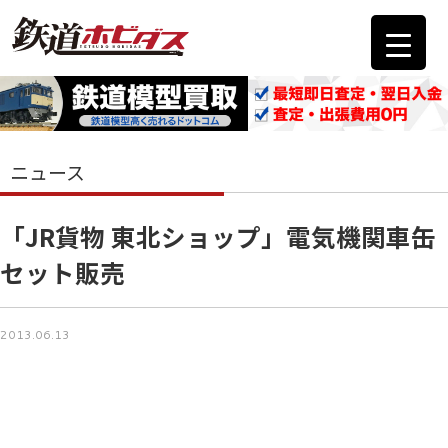
ニュース
「JR貨物 東北ショップ」電気機関車缶
セット販売
2013.06.13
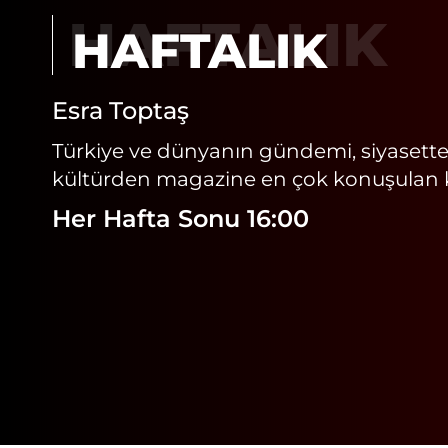
HAFTALIK
Esra Toptaş
Türkiye ve dünyanın gündemi, siyasette
kültürden magazine en çok konuşulan ko
Her Hafta Sonu 16:00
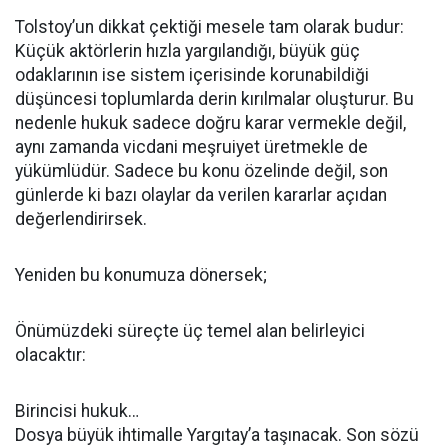
Tolstoy’un dikkat çektiği mesele tam olarak budur:
Küçük aktörlerin hızla yargılandığı, büyük güç
odaklarının ise sistem içerisinde korunabildiği
düşüncesi toplumlarda derin kırılmalar oluşturur. Bu
nedenle hukuk sadece doğru karar vermekle değil,
aynı zamanda vicdani meşruiyet üretmekle de
yükümlüdür. Sadece bu konu özelinde değil, son
günlerde ki bazı olaylar da verilen kararlar açıdan
değerlendirirsek.
Yeniden bu konumuza dönersek;
Önümüzdeki süreçte üç temel alan belirleyici
olacaktır:
Birincisi hukuk…
Dosya büyük ihtimalle Yargıtay’a taşınacak. Son sözü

What needs to be done — Each line in the listing above that contains "büyük" should be copied.

Problem solution —
Küçük aktörlerin hızla yargılandığı, büyük güç
Dosya büyük ihtimalle Yargıtay’a taşınacak. Son sözü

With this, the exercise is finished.